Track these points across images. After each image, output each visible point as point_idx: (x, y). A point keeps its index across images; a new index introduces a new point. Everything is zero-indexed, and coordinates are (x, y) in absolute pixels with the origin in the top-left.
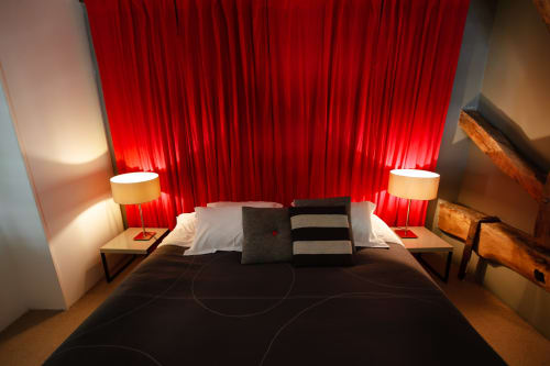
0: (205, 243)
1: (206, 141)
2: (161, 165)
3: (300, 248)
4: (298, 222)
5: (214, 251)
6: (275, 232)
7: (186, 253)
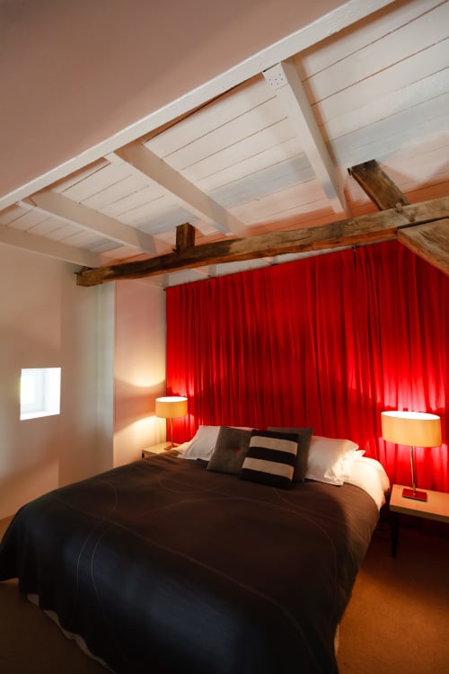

==*==

» WHAT YOU HAVE TO DO
Transcribe all the entries precisely. Do not include any picture.

» EXERCISE RESULT
Track these points across images. After each image, output each visible point as point_idx: (x, y). A point keeps its index across images; a new index introduces a new point. Everything is zero-indexed, and coordinates are (x, y) in absolute pixels with the origin in the top-left.
0: (205, 243)
1: (206, 141)
2: (161, 165)
3: (300, 248)
4: (298, 222)
5: (214, 251)
6: (275, 232)
7: (186, 253)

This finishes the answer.